Remettons-nous dans le contexte de l’époque (je sais de quoi parle, j’ai grandi en écoutant la libre antenne de Max "le Star System" sur Fun Radio). Au début des années 90, les ados nés entre la fin des années 70 les 80’s n’ont ni smartphone, ni internet et ils n’ont bien souvent qu’une seule télévision par foyer (autrement dit, le soir en semaine, les enfants filaient se coucher (parce qu’il y avait école le lendemain) et les parents monopolisaient le seul écran disponible). Résultat, nous étions toute une génération à écouter discrètement sous la couette notre poste de radio jusqu’au bout de la nuit.
« Qui va là, j’te prie ? » Maurice
Et c’est à cette époque que l’on verra débarquer sur les stations de radio commerciales la libre antenne. Les années 90 seront l’âge d’or de cette révolution radiophonique. En l’absence de toute autre distraction possible, la libre antenne sera notre un échappatoire et notre "safe place", là où tous les ados se retrouveront pour parler de tout et de rien et poser toutes les questions, même les plus intimes (en l’absence de Google ou de ChatGPT, nous n’avions pas beaucoup d’autre solution, si nous souhaitions éviter d’en parler aux parents).
« C'était un cabinet de psy. »
Certains diront même qu’ils étaient les psy de la radio, puisque c’était le seul endroit "anonyme" où les ados pouvaient se confier et ce, sans être jugés. C’est à cette époque que l’on verra apparaître l’émission culte "Lovin' Fun" (coanimée par Difool (David Massard) et Le Doc (Christian Spitz) un médecin spécialisé en pédiatrie). De 92 à 98, l’émission phare de la bande FM permettra à n’importe quel ado d’échanger autour de la sexualité et de la prévention.
« Sexe, Capote et Rock'n'Roll. »
Le succès est phénoménal et la concurrence ne tardera pas à répliquer, notamment chez Skyrock avec l’ex-pornstar Tabatha Cash qui animera "Le Skyclub" où le concept sera purement et simplement copié (un animateur & un médecin), sauf que l’on y parlera plus de ɔul que de prévention…

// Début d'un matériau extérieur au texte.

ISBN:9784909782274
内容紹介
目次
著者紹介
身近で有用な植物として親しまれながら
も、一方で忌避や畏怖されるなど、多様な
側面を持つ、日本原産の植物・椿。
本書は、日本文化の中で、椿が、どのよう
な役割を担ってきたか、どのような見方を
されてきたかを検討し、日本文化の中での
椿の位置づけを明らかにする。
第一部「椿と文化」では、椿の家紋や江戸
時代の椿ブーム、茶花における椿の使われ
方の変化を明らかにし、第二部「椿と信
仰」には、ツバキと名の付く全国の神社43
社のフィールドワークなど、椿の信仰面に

Abel Mestre & Jérémy Michalak dressent à travers ce documentaire, un état des lieux de ce qu’était la libre antenne dans les 90’s, le documentaire fait un gros focus sur la période "Lovin' Fun", tout en s’intéressant à Skyrock à travers Supernana (Catherine Pelletier), Maurice (Maurice Champvert) ou encore Fred Musa.
« Difool, le Michel Drucker de la bande FM. »

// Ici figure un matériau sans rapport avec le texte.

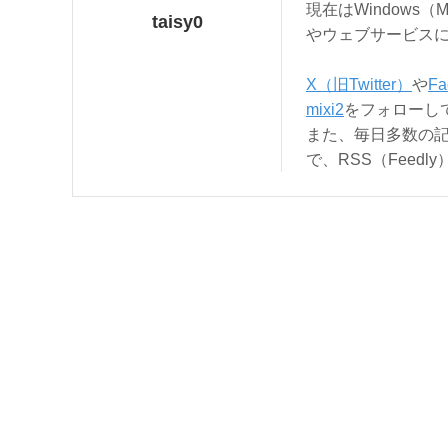
現在はWindows（
taisy0
やウェブサービス
X（旧Twitter）
や
Fa
mixi2
をフォローし
また、毎日多数の
で、RSS（Feed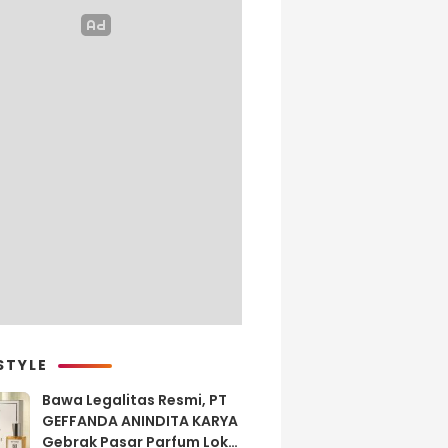
STYLE
Bawa Legalitas Resmi, PT
GEFFANDA ANINDITA KARYA
Gebrak Pasar Parfum Lokal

Puis, dans un second temps (d’à peine 30min), le documentaire revient sur celui que l’on surnommait Max "le Star System" (Franck Bargine), celui qui aura bercé une bonne partie de mon adolescence et déclenché mes plus beaux fous rires radiophoniques, grâce au "Kikidonc" et les innombrables auditeurs devenus des invités réguliers de l’émission, tels que Jean Pierre Sauser, Alain de Brest, Françoise de la Courneuve ou encore Fesses de babouin et bien évidemment, l’inimitable et regretté Gérard de Suresnes (ex-routier et SDF alcoolique notoire). Ce dernier animera des débats sans queue-ni-tête et finira assez vite par devenir « le con du dîner du con ».
Sexe, capotes & libre-antenne (2026) est une superbe capsule temporelle qui nous renvoie dans notre enfance, cette époque pleine d’insouciance et où internet n’était pas encore venu parasiter notre société et mettre à mal notre innocence. On appréciera aussi les nombreux intervenants venus témoigner de cette époque révolue mais charnière pour des millions d’ados (Fred, Max & Maurice), ainsi que Thibault Raisse, qui n’est autre que l’auteur du superbe ouvrage sur Gérard de Suresnes ("Le Con de minuit").